TASK DIRECTIONS:
Starting from the first line below, count the lines carrying the string "front" and answer with the count by itself.

GIVEN DATA:
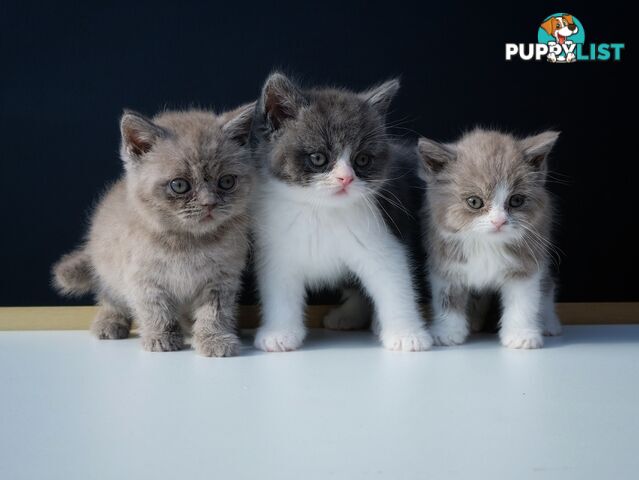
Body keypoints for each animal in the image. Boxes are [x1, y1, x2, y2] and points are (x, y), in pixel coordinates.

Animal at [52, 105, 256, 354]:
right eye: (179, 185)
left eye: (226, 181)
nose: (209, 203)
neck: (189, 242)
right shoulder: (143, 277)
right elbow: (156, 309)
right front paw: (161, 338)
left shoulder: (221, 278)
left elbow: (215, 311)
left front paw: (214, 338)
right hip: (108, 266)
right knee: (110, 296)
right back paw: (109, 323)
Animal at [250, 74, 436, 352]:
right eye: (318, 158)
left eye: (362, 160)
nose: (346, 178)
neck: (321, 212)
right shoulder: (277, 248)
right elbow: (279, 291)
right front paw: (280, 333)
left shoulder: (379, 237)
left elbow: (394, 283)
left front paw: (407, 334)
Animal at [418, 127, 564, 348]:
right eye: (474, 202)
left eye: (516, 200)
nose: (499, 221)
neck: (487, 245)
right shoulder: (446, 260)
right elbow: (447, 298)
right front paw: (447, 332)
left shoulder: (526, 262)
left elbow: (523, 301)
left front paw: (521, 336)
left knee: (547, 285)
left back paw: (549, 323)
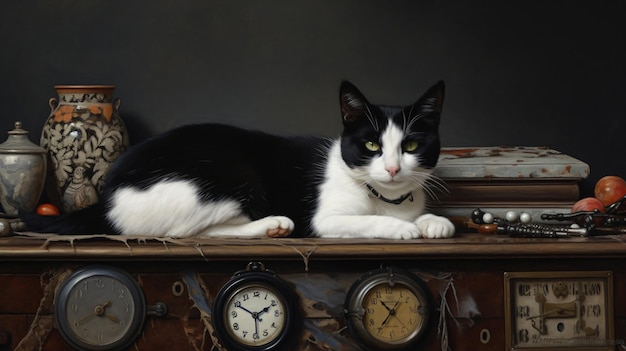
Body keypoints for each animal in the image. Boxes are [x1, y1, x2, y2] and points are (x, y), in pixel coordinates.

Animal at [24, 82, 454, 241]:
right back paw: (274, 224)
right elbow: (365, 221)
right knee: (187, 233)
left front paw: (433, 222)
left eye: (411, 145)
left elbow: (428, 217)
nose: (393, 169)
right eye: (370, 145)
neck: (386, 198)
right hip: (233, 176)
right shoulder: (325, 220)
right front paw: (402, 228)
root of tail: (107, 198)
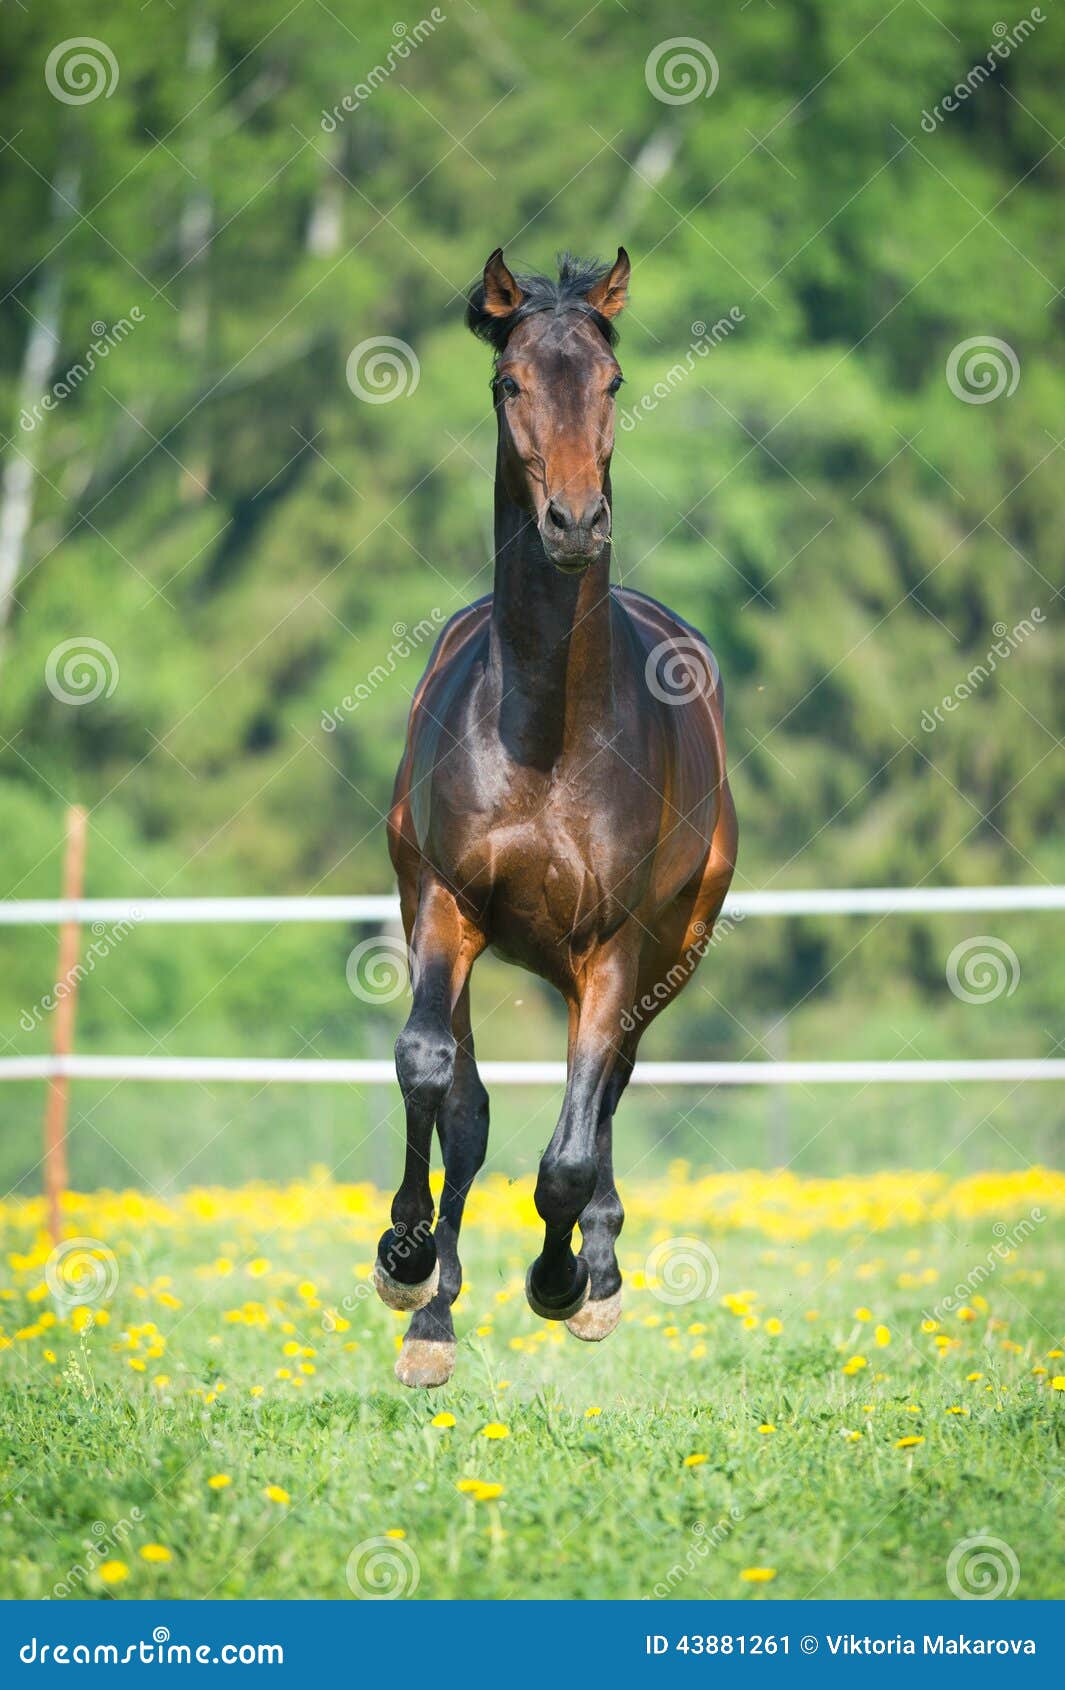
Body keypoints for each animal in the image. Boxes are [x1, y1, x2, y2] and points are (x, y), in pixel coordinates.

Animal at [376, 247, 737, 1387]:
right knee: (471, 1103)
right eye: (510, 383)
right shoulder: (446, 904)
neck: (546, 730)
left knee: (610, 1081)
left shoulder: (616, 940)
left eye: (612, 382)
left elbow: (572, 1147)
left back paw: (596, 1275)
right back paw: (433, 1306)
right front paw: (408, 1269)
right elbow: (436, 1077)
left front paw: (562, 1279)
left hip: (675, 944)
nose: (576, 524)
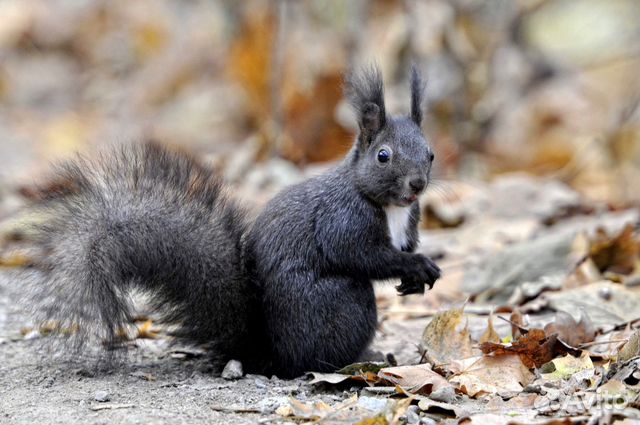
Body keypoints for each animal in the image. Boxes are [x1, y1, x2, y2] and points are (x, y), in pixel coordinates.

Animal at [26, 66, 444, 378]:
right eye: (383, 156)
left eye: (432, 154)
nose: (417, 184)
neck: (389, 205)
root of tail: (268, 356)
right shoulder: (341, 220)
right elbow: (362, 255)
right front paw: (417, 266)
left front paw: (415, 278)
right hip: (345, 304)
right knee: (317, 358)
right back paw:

TASK SOLUTION:
12